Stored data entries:
- - -
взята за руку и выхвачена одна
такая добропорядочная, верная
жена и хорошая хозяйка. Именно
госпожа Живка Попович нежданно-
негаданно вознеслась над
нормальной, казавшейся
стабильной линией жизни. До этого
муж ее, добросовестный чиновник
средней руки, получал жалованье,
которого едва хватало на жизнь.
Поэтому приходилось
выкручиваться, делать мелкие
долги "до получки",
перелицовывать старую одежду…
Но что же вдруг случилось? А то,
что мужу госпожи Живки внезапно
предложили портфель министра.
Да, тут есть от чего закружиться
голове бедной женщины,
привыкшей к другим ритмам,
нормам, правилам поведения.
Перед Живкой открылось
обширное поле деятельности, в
- - -
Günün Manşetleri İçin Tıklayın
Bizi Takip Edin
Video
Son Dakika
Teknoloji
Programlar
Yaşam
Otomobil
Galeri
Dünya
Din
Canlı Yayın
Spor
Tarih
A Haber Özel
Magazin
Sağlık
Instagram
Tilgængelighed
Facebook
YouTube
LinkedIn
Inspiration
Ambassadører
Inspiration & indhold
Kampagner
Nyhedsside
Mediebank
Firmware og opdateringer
- - -
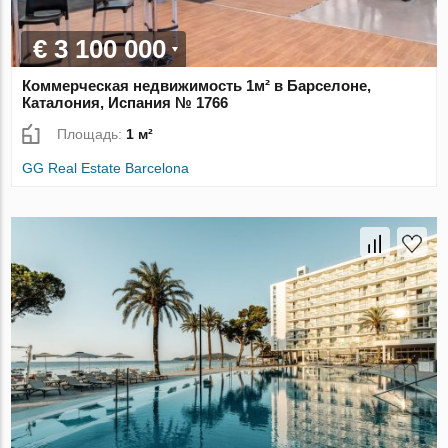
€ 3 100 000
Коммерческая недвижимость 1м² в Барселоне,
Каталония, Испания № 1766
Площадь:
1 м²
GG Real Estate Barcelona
- - -
■ **Directive**
Using only the entries above, output the line with "Bizi Takip Edin", the line with "Firmware og opdateringer", and all lines between them, exactly as they stand.

■ **Task result**
Bizi Takip Edin
Video
Son Dakika
Teknoloji
Programlar
Yaşam
Otomobil
Galeri
Dünya
Din
Canlı Yayın
Spor
Tarih
A Haber Özel
Magazin
Sağlık
Instagram
Tilgængelighed
Facebook
YouTube
LinkedIn
Inspiration
Ambassadører
Inspiration & indhold
Kampagner
Nyhedsside
Mediebank
Firmware og opdateringer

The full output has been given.